(Pixel coordinate data in absolute terms)
"""

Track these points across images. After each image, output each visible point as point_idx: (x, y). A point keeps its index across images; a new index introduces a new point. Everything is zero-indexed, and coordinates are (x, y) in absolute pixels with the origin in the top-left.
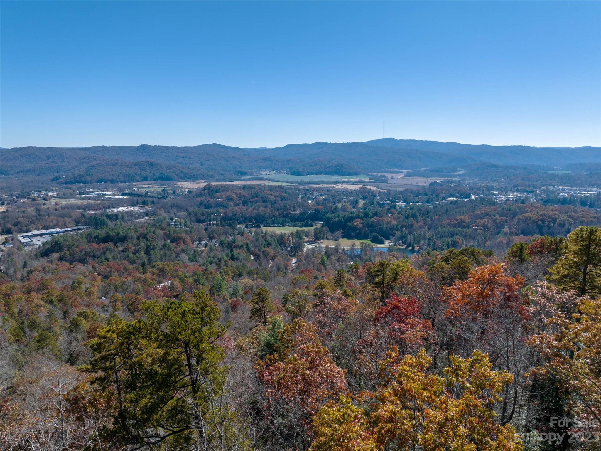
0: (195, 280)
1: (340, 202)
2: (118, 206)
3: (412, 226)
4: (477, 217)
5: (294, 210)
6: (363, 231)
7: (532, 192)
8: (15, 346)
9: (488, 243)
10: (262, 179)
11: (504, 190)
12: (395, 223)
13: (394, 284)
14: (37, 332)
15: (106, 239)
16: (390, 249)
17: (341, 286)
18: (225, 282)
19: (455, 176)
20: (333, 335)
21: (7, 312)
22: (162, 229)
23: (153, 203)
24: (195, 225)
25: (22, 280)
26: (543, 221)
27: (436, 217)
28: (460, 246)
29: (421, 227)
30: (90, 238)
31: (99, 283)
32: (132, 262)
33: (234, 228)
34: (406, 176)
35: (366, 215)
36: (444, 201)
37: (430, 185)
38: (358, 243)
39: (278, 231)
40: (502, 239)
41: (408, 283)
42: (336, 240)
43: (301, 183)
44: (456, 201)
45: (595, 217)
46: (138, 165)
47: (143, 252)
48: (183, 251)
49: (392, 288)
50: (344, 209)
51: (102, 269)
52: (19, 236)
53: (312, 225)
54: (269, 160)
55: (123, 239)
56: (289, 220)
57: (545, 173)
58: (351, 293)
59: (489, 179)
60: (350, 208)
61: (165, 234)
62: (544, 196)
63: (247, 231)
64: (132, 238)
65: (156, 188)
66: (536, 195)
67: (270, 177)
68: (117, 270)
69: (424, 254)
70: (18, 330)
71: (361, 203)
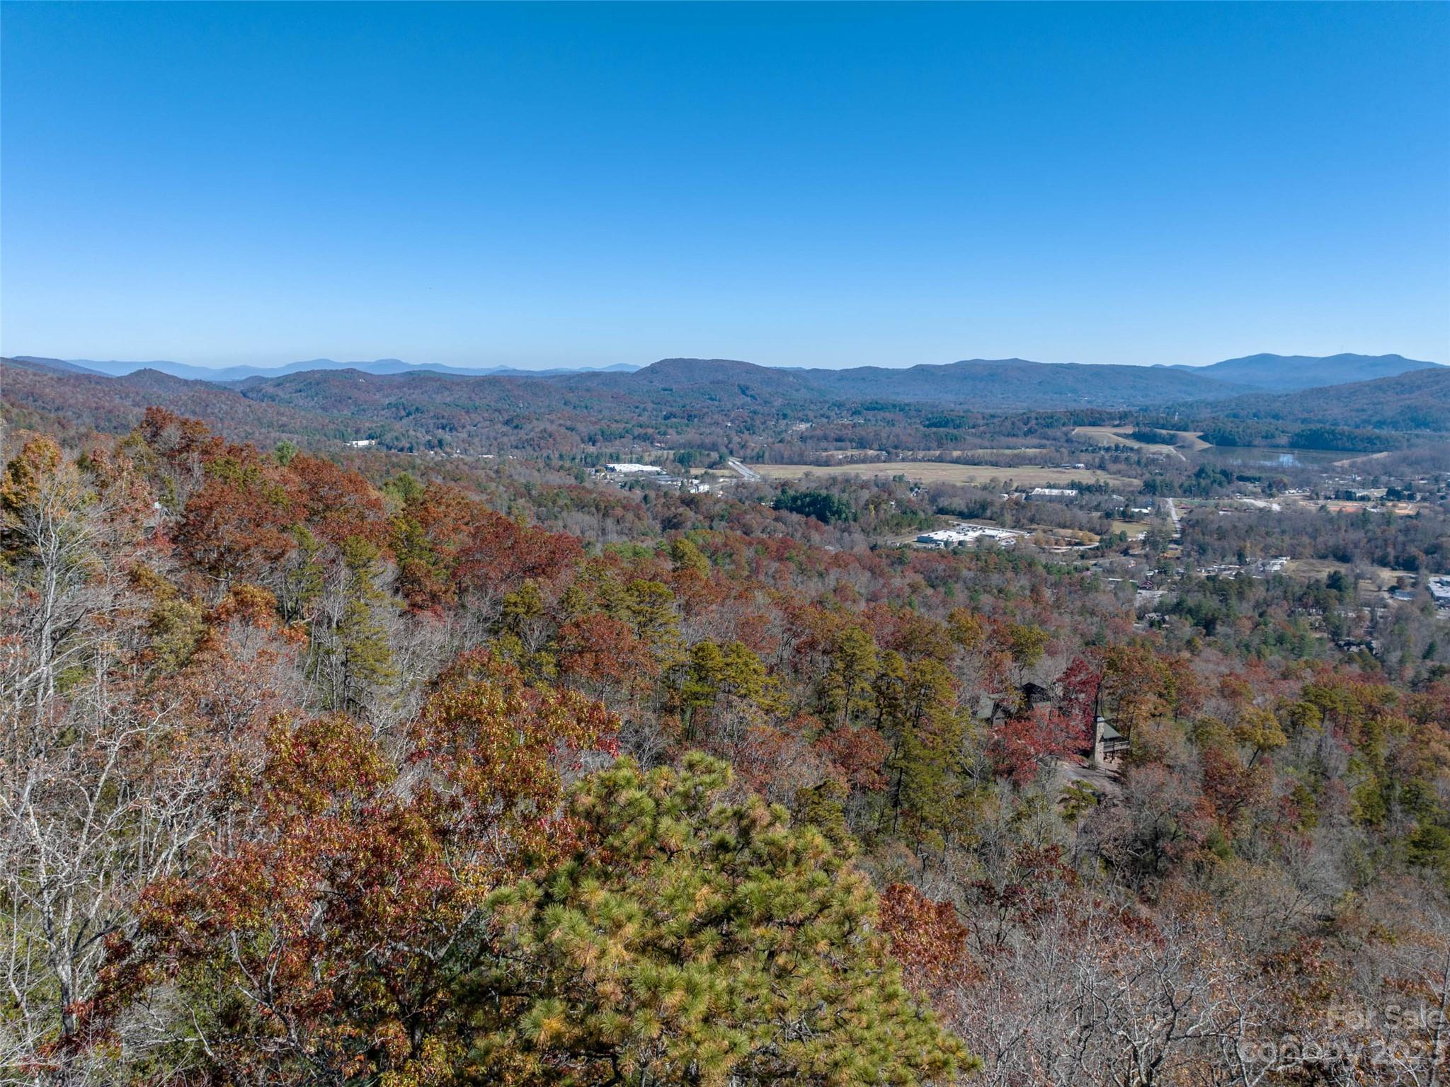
8: (1360, 833)
14: (1420, 821)
21: (1363, 748)
25: (1414, 684)
52: (1433, 579)
70: (1376, 799)
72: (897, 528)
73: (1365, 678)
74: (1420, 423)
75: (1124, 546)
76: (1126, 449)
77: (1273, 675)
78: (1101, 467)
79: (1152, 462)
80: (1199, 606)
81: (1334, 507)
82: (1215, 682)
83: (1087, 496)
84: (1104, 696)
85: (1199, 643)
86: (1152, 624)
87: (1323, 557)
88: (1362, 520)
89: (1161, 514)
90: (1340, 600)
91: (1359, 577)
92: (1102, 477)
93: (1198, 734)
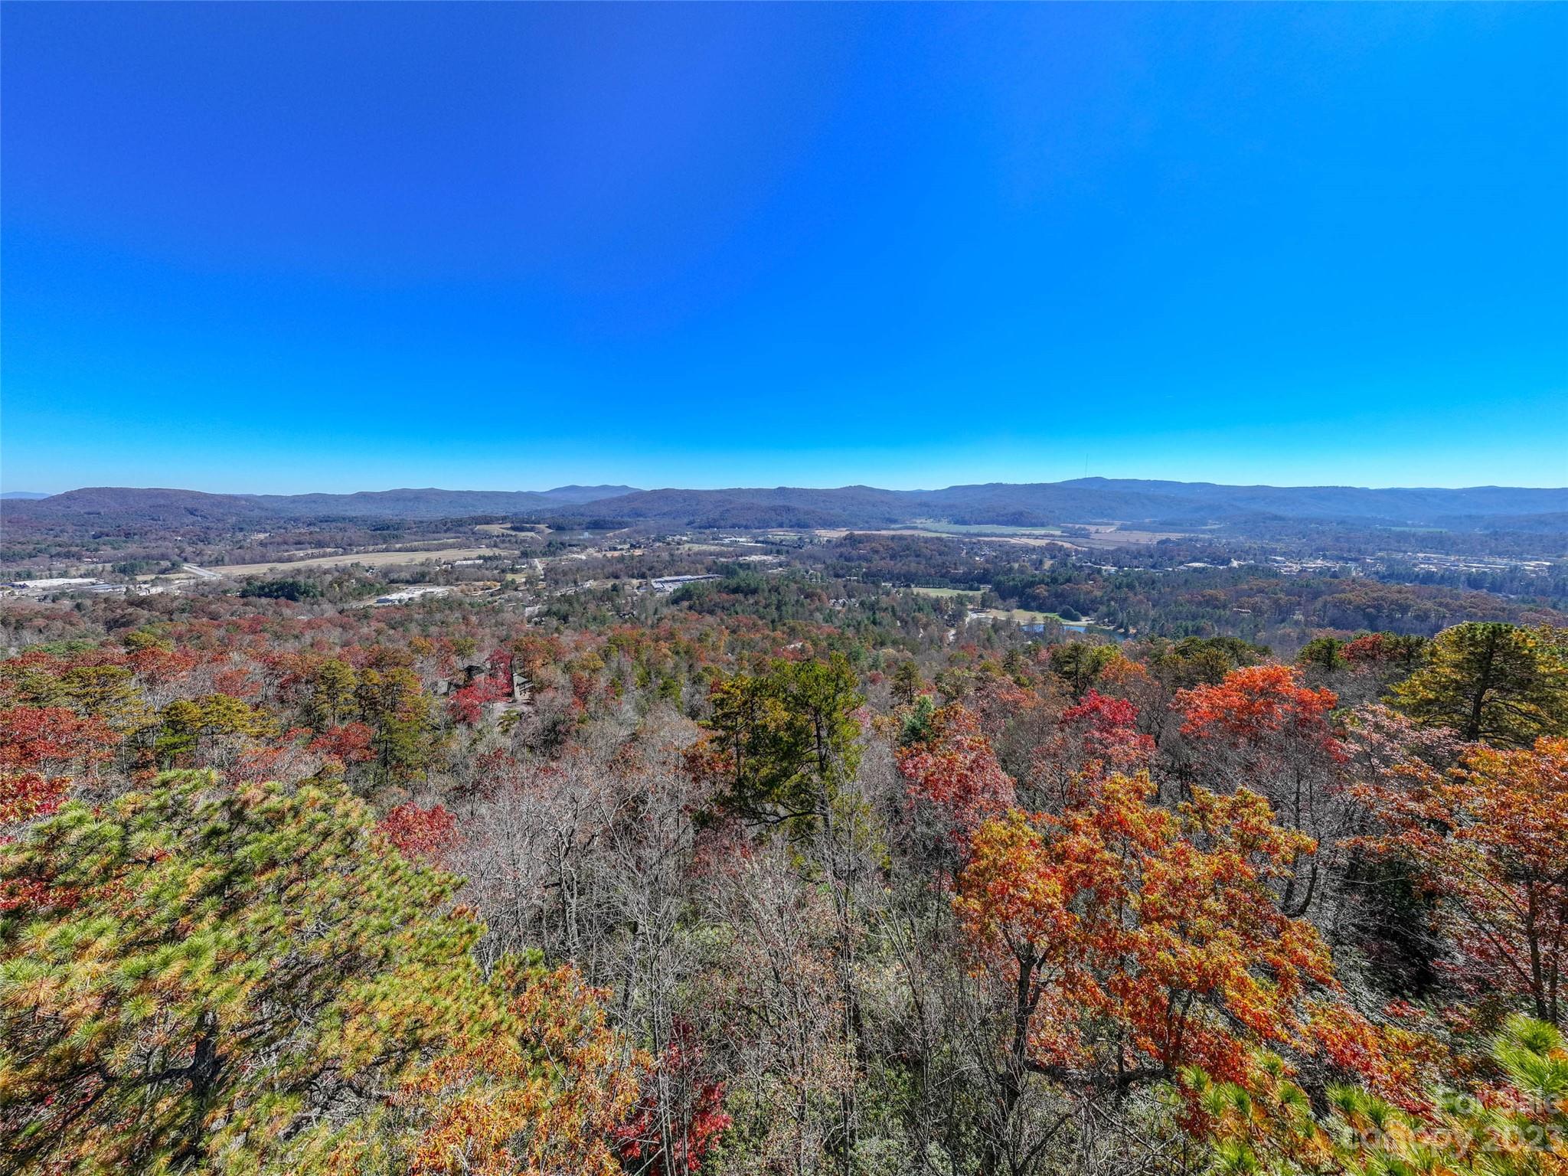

"""

= Directions for this task =
Rewrite all the records above with "zero-indexed" replaced by "0-indexed" and everything else left unchanged, omitting the pictures from your answer.

= Exercise output =
Track these points across images. After each image, output each visible point as point_idx: (x, y). A point keeps its index across images; a new index introduces a new point. Everything is 0-indexed, and coordinates are (x, y) in absolute pixels with the origin in the top-left.
0: (195, 280)
1: (340, 202)
2: (118, 206)
3: (412, 226)
4: (477, 217)
5: (294, 210)
6: (363, 231)
7: (532, 192)
8: (15, 346)
9: (488, 243)
10: (262, 179)
11: (504, 190)
12: (395, 223)
13: (394, 284)
14: (37, 332)
15: (106, 239)
16: (390, 249)
17: (341, 286)
18: (225, 282)
19: (455, 176)
20: (333, 335)
21: (7, 312)
22: (162, 229)
23: (153, 203)
24: (195, 225)
25: (22, 280)
26: (543, 221)
27: (436, 217)
28: (460, 246)
29: (421, 227)
30: (90, 238)
31: (99, 283)
32: (132, 262)
33: (234, 228)
34: (406, 176)
35: (366, 215)
36: (444, 201)
37: (430, 185)
38: (358, 243)
39: (278, 231)
40: (502, 239)
41: (408, 283)
42: (336, 240)
43: (301, 183)
44: (456, 201)
45: (595, 217)
46: (138, 165)
47: (143, 252)
48: (183, 251)
49: (392, 288)
50: (344, 209)
51: (102, 269)
52: (19, 236)
53: (312, 225)
54: (269, 160)
55: (123, 239)
56: (289, 220)
57: (545, 173)
58: (351, 293)
59: (489, 179)
60: (350, 208)
61: (165, 234)
62: (544, 196)
63: (247, 231)
64: (132, 238)
65: (156, 188)
66: (536, 195)
67: (270, 177)
68: (117, 270)
69: (424, 254)
70: (18, 330)
71: (361, 203)
8: (1360, 833)
14: (1420, 821)
21: (1363, 748)
25: (1414, 684)
52: (1433, 579)
70: (1376, 799)
72: (897, 528)
73: (1365, 678)
74: (1420, 423)
75: (1124, 546)
76: (1126, 449)
77: (1273, 675)
78: (1101, 467)
79: (1152, 462)
80: (1199, 606)
81: (1334, 507)
82: (1215, 682)
83: (1087, 496)
84: (1104, 696)
85: (1199, 643)
86: (1152, 624)
87: (1323, 557)
88: (1362, 520)
89: (1161, 514)
90: (1340, 600)
91: (1359, 577)
92: (1102, 477)
93: (1198, 734)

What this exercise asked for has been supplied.